Spesso, la recensione di un libro di narrativa inizia da una citazione, una frase o un evento rappresentativo che ricapitola in piccolo temi e atteggiamenti di tutto il volume. O comunque, da cui — con un poco di arroganza — il recensore parte per scoprire un filo unificante.

Questo è impossibile nel caso di L’essenza del futuro, l’antologia riepilogativa della fantascienza di Vittorio Catani, da poco pubblicata dalla Perseo Libri nella collana Narratori Europei di Science Fiction (n.34), con prefazioni di Ugo Malaguti e Lino Aldani e una bibliografia di Ernesto Vegetti. Infatti, l’unica caratteristica che accomuna le oltre 600 pagine di oltre 60 racconti, novelle e articoli di questo libro è una straordinaria, irrefrenabile, incessante varietà di sfondi, generi, registri linguistici. C’è tutta la fantascienza in questo libro, in ogni suo sottogenere, non perché troviamo dei “periodi”, ma perché tutte le varianti della SF vengono esplorate e riesplorate ripetutamente, con un rifiuto della specializzazione che è la vera ricchezza di Vittorio Catani.

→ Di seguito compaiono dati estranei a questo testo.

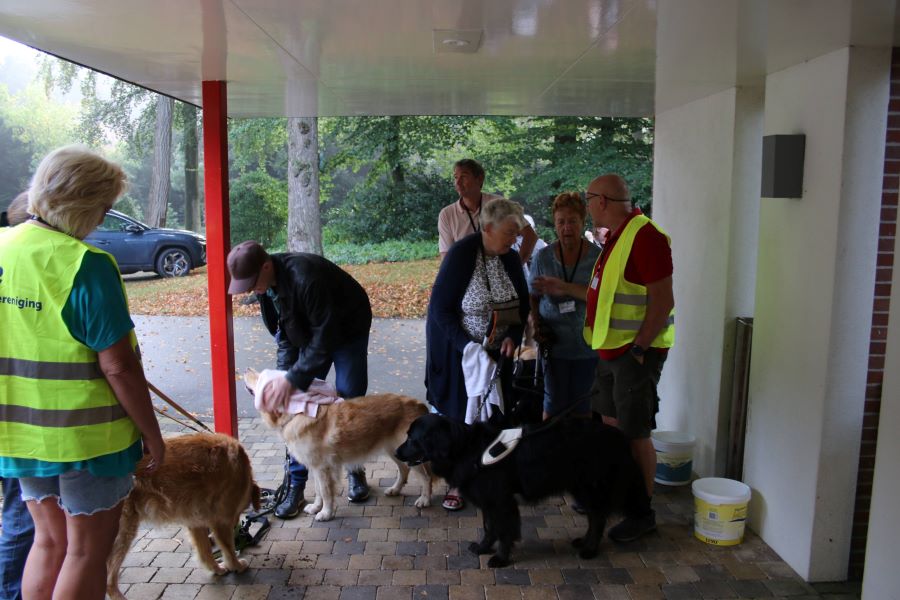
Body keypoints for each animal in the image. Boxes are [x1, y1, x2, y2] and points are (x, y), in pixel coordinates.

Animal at [107, 434, 260, 596]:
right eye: (240, 511)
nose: (238, 525)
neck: (242, 473)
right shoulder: (221, 521)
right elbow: (229, 550)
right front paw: (236, 565)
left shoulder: (196, 522)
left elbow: (205, 552)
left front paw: (216, 569)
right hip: (123, 532)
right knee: (109, 579)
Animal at [244, 366, 430, 520]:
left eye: (260, 378)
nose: (246, 370)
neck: (297, 413)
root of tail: (419, 404)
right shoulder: (315, 467)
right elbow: (318, 490)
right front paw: (316, 508)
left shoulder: (323, 467)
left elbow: (326, 492)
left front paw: (325, 513)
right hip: (396, 451)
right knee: (404, 470)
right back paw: (395, 489)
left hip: (410, 452)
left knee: (426, 477)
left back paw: (425, 499)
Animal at [398, 412, 652, 568]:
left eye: (412, 438)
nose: (398, 453)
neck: (466, 449)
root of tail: (618, 436)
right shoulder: (488, 500)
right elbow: (489, 527)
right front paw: (483, 547)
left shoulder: (501, 501)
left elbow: (504, 531)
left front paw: (500, 558)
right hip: (581, 488)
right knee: (593, 517)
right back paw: (583, 542)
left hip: (590, 487)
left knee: (598, 519)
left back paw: (589, 550)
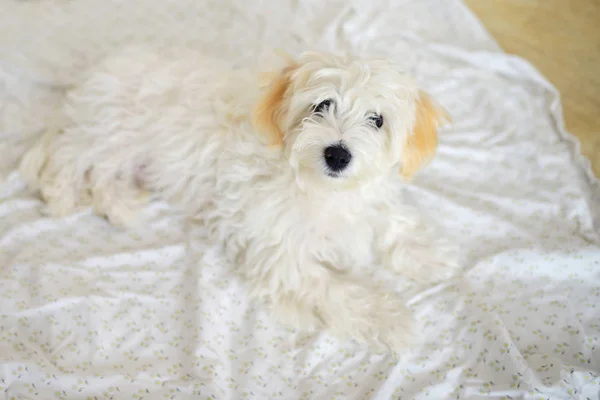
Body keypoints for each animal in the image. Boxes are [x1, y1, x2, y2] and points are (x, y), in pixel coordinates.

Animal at [19, 47, 460, 352]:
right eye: (322, 105)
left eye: (377, 120)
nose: (337, 154)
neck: (321, 188)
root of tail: (90, 79)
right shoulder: (283, 257)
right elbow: (341, 291)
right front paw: (392, 321)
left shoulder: (367, 205)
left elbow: (392, 223)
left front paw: (427, 255)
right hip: (108, 135)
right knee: (67, 160)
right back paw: (61, 196)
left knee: (101, 177)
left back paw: (122, 206)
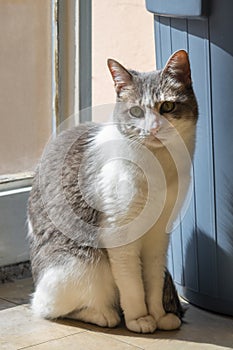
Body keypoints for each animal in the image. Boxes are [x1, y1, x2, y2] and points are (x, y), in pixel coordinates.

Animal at [28, 50, 198, 334]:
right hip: (82, 264)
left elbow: (152, 279)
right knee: (47, 307)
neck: (159, 166)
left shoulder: (158, 235)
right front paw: (139, 318)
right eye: (136, 111)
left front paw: (157, 314)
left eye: (167, 107)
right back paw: (103, 314)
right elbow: (132, 283)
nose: (153, 128)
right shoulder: (119, 231)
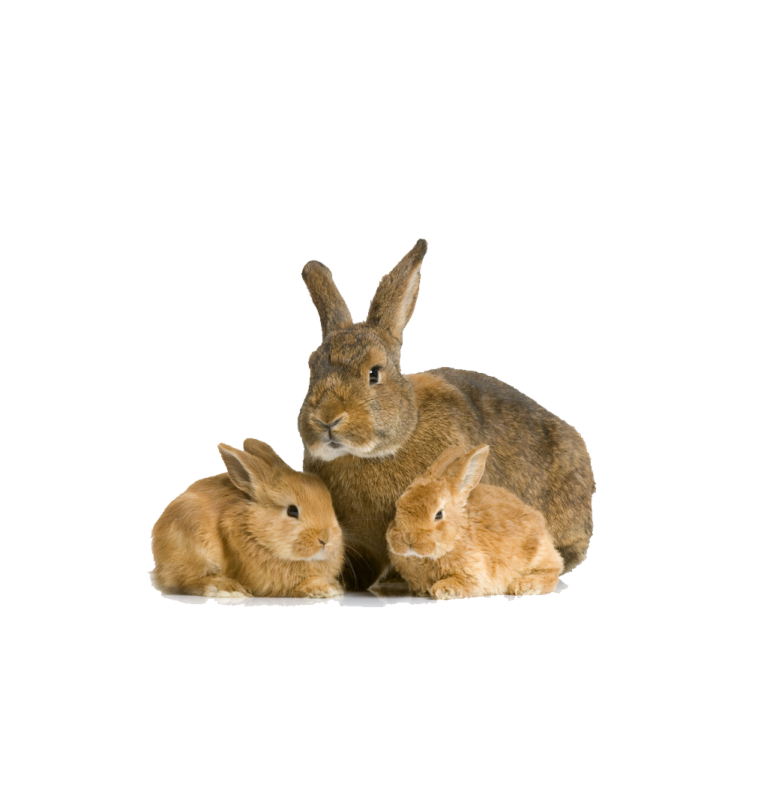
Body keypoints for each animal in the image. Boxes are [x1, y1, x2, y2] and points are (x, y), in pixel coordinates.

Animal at [150, 438, 344, 598]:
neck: (254, 529)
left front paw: (334, 586)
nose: (326, 539)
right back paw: (225, 588)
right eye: (292, 511)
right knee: (187, 581)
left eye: (330, 505)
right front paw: (323, 589)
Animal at [386, 445, 564, 600]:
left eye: (438, 514)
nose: (408, 540)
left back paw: (524, 586)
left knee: (553, 572)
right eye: (398, 507)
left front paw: (442, 590)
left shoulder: (475, 574)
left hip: (537, 554)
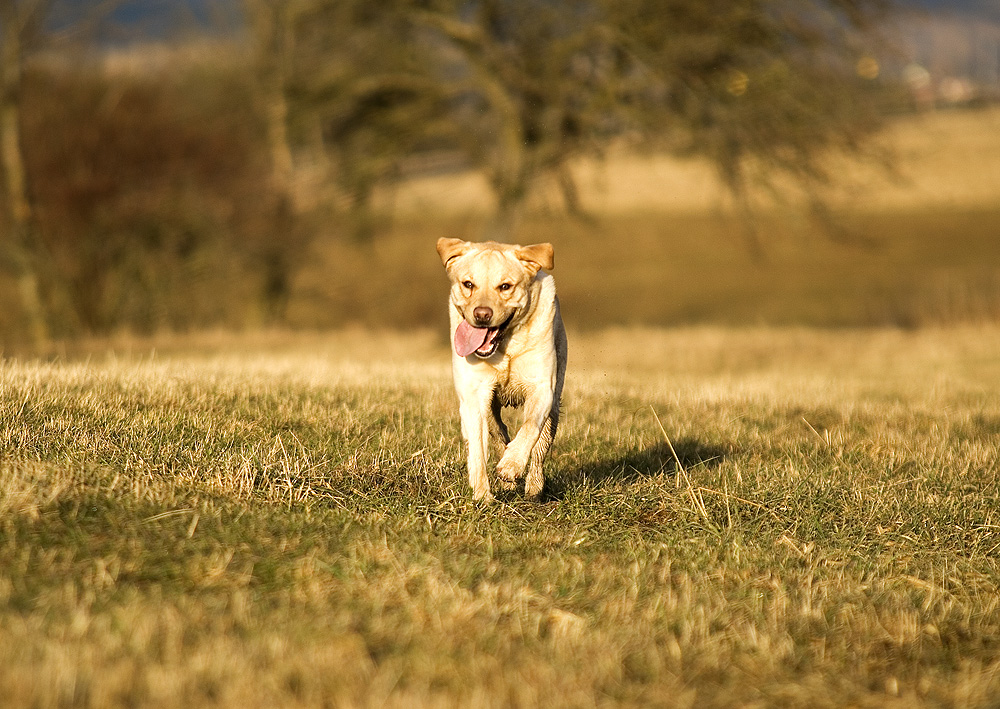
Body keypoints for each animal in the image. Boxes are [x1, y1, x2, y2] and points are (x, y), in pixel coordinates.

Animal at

Assolutamente differenti fra loro sono state nel corso degli anni le mie, personalissime, “scoperte” della scrittura di Catani. Nel suo primo volume, la raccolta L’eternità e i mostri (Galassia), del 1972 e da me letta ovviamente qualche anno dopo, si succedevano quattro racconti molto diversi. Per esempio, I mostri è una tragica storia di dislocazione psichica, brillante per il modo in cui tiene in secondo piano l’elemento tecnologico, pur fondamentale per la storia: chissà, forse anche qui nasce la via italiana alla ricerca del “postumano”. Invece, Nella sfera è uno dei pochi veri dopobomba della fantascienza italiana (sul modello del semidimenticato Edgar Pangborn più che di Bradbury o Dick), in cui il mondo e il protagonista raggiungono, a gran prezzo, una maturità che permetterà di affrontare il futuro. Entrambi racconti che hanno dentro le potenzialità del romanzo, rispettivamente come preludio e per lo spessore dello sfondo.

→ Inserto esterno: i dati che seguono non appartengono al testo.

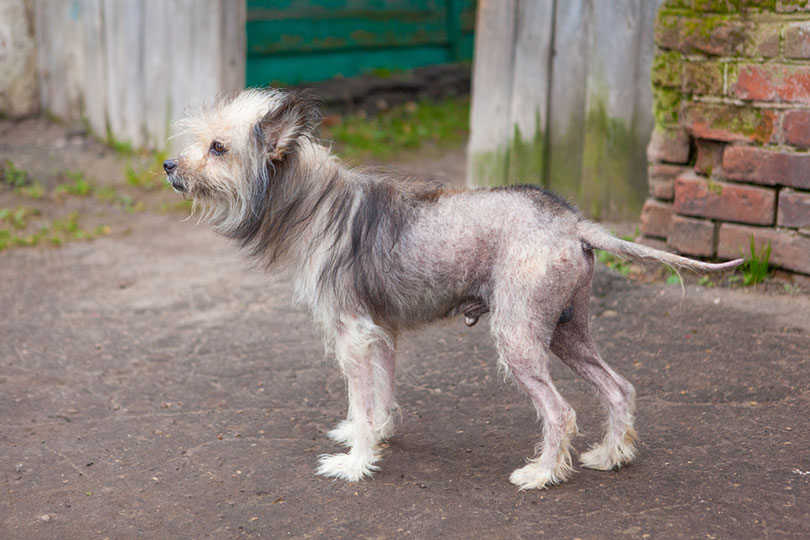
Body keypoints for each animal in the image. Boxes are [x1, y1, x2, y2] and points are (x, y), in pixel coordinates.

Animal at [163, 88, 740, 490]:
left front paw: (356, 463)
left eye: (218, 148)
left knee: (561, 412)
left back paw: (543, 474)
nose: (168, 165)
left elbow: (361, 399)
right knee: (619, 388)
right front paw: (373, 436)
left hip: (518, 338)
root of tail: (573, 222)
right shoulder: (381, 334)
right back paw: (610, 455)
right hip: (564, 331)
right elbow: (377, 397)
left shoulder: (354, 335)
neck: (314, 202)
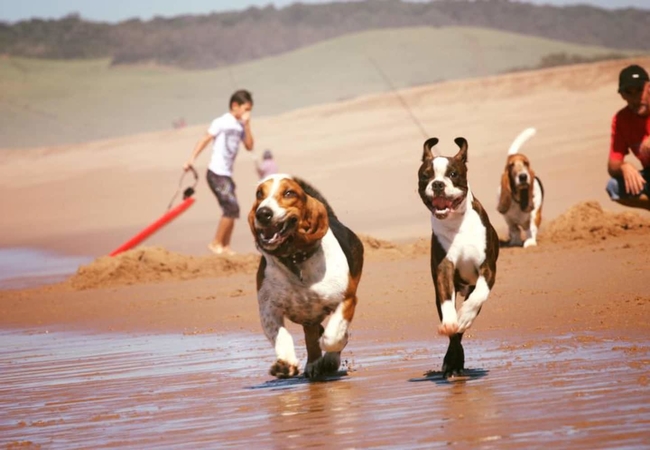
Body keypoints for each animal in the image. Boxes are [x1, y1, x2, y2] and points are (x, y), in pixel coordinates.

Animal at [247, 174, 362, 378]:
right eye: (259, 194)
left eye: (289, 193)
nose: (263, 213)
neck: (295, 259)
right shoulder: (268, 310)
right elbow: (282, 336)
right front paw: (285, 363)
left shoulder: (347, 299)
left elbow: (333, 337)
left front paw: (331, 348)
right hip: (307, 317)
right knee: (311, 334)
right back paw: (314, 363)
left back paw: (328, 360)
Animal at [418, 137, 498, 380]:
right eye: (426, 175)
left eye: (453, 174)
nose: (437, 184)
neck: (456, 224)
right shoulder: (444, 269)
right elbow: (447, 308)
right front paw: (452, 322)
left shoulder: (487, 269)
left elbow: (479, 295)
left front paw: (464, 316)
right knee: (454, 333)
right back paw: (452, 361)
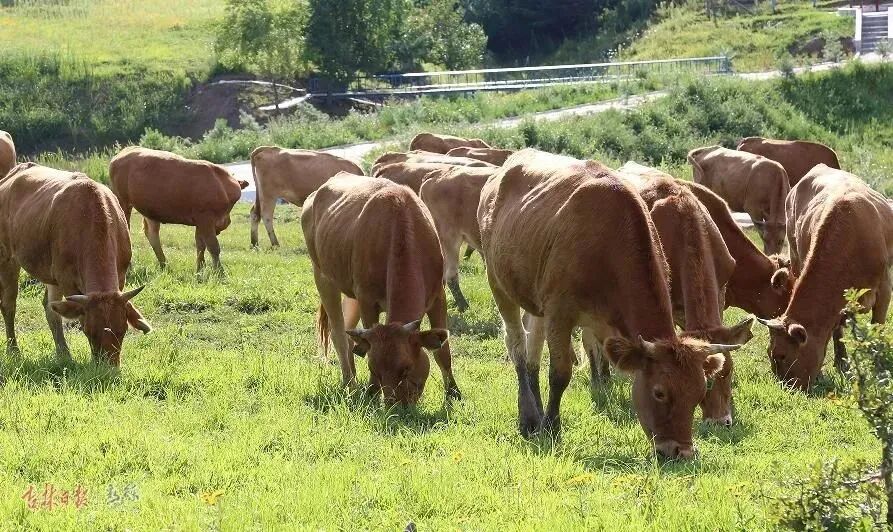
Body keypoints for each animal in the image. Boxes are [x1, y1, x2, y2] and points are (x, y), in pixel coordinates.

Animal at [0, 163, 151, 365]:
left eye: (123, 331)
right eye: (88, 332)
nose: (108, 368)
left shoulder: (120, 277)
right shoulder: (67, 282)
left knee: (50, 309)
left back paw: (62, 352)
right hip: (8, 259)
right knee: (9, 305)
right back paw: (14, 350)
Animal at [109, 147, 248, 271]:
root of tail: (124, 152)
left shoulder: (200, 221)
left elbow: (200, 245)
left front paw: (200, 269)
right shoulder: (206, 218)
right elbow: (213, 246)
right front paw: (219, 272)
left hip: (150, 210)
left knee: (152, 234)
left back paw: (164, 265)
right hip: (122, 202)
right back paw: (130, 268)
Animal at [302, 173, 461, 405]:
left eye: (406, 368)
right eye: (374, 369)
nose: (395, 406)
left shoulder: (438, 297)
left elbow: (443, 353)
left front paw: (453, 393)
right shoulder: (367, 300)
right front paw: (371, 392)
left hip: (350, 292)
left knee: (348, 332)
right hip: (323, 277)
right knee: (339, 334)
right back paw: (350, 384)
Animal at [478, 149, 739, 459]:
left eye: (699, 392)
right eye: (659, 392)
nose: (681, 452)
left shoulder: (606, 324)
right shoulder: (559, 314)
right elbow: (560, 374)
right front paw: (551, 427)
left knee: (533, 347)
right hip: (499, 284)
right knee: (517, 344)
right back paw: (529, 417)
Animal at [756, 165, 893, 391]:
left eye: (781, 355)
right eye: (770, 354)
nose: (786, 389)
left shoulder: (884, 287)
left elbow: (878, 327)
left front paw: (880, 369)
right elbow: (836, 330)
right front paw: (841, 364)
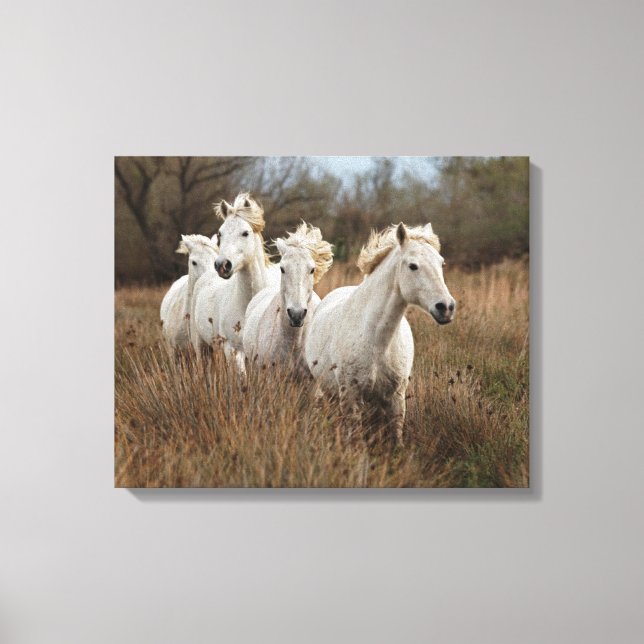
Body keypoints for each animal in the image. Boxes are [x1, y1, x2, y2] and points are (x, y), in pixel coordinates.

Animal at [304, 222, 455, 444]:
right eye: (413, 266)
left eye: (441, 264)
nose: (446, 307)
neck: (376, 341)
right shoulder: (350, 398)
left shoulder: (395, 399)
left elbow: (396, 438)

Ma a spiccare è il primo, un racconto lungo di esplorazione spaziale, Breve eternità felice di Vikkor Thalimon, che dall’allusione hemingwayana del titolo riprende il perseguimento di una rivelazione, di una salvezza. I codici – nonostante tutto rassicuranti – di Hemingway sono in realtà molto lontani, e la durezza della storia ha più a che fare con la letteratura “coloniale” di Stevenson e Conrad, muovendosi allo stesso tempo su coordinate introspettive ed “esistenziali”. Insomma, la più bella descrizione di un mondo alieno, barocca e dettagliata, della SF italiana è lo scenario di un’avventura che rivela l’autodistruttività della volontà di onnipotenza implicita in tante tradizionali storie di esplorazione: in quei termini, nessun contatto, dialogo o integrazione è possibile. Una storia estrema, che solo la SF può raccontare.

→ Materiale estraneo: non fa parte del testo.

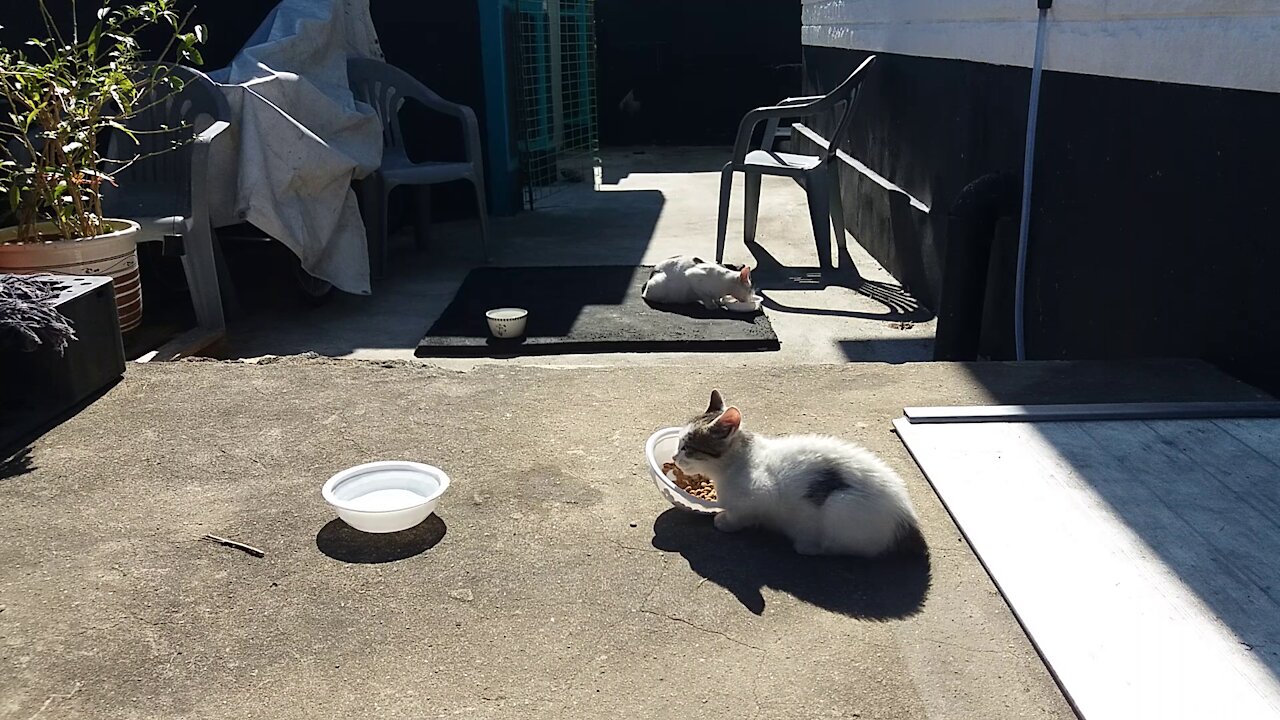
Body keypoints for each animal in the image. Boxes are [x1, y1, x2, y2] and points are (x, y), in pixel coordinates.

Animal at [670, 386, 921, 556]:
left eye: (687, 448)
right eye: (679, 443)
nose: (674, 457)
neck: (737, 462)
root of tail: (907, 520)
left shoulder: (760, 496)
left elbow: (743, 514)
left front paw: (725, 522)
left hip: (840, 506)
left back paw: (808, 545)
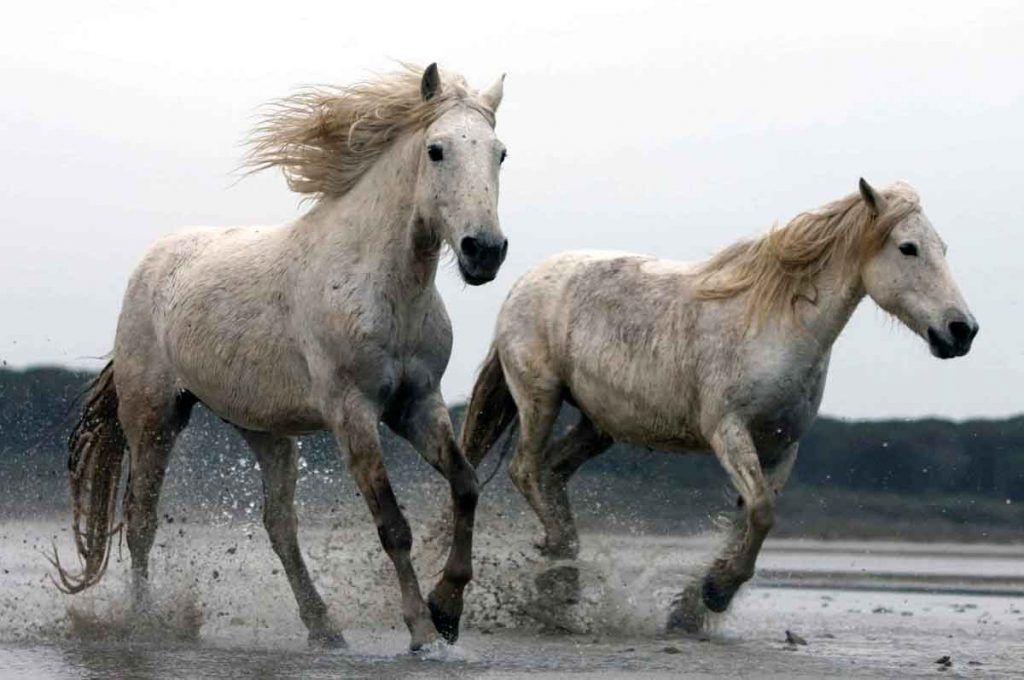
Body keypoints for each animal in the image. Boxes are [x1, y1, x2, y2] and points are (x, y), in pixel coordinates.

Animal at [51, 65, 507, 655]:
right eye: (436, 150)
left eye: (500, 153)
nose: (485, 251)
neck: (379, 284)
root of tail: (153, 261)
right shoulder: (351, 412)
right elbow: (392, 525)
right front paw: (423, 633)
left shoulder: (418, 405)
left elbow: (466, 486)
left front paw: (447, 610)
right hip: (154, 416)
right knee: (141, 519)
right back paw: (144, 622)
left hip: (265, 431)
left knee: (279, 525)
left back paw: (324, 628)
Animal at [460, 179, 978, 630]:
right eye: (908, 248)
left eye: (944, 248)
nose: (962, 331)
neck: (778, 326)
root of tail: (523, 283)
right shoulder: (728, 431)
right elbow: (762, 512)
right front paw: (715, 592)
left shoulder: (781, 446)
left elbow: (750, 519)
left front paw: (693, 607)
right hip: (540, 398)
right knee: (526, 469)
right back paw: (561, 563)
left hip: (597, 425)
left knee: (551, 472)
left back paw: (560, 577)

La mia seconda scoperta avvenne con una storia altrettanto estrema, letta in un’antologia cyberpunk curata da Roberto Sturm (Sangue sintetico, Pequod 1999), ma in realtà (seppi molto tempo dopo) pubblicata per la prima volta nel 1986, quando il sottogenere era appena nato. Senza speranza per il mondo come per il protagonista, L’angelo senza sogni presenta uno scenario di spossessamento “biopolitico” – umano, sociale, tecnologico, ma soprattutto fisico e corporeo – che non potrebbe essere più assoluto, totalmente privo della fiducia e della sicurezza vantata dai vari Bruce Sterling e Neal Stephenson. La distopia non è solo (come in molte, troppe, nostrane imitazioni della social science fiction) questione di ingegneria istituzionale, ma come in William Gibson e Pat Cadigan, noi tutti la viviamo dentro la concretezza del corpo.

Ecco, Vittorio Catani, che esordisce nel 1962 sulla Galaxy italiana con un rutilante racconto (Le nevi di Oghiz) ispirato dalla migliore avventura spaziale di Jack Vance e Sprague De Camp, alla metà degli anni Ottanta scrive una storia perfettamente in sintonia con tutto quanto rappresentava il “nuovo” nel resto della SF mondiale, in effetti anticipandone molto. Non basta?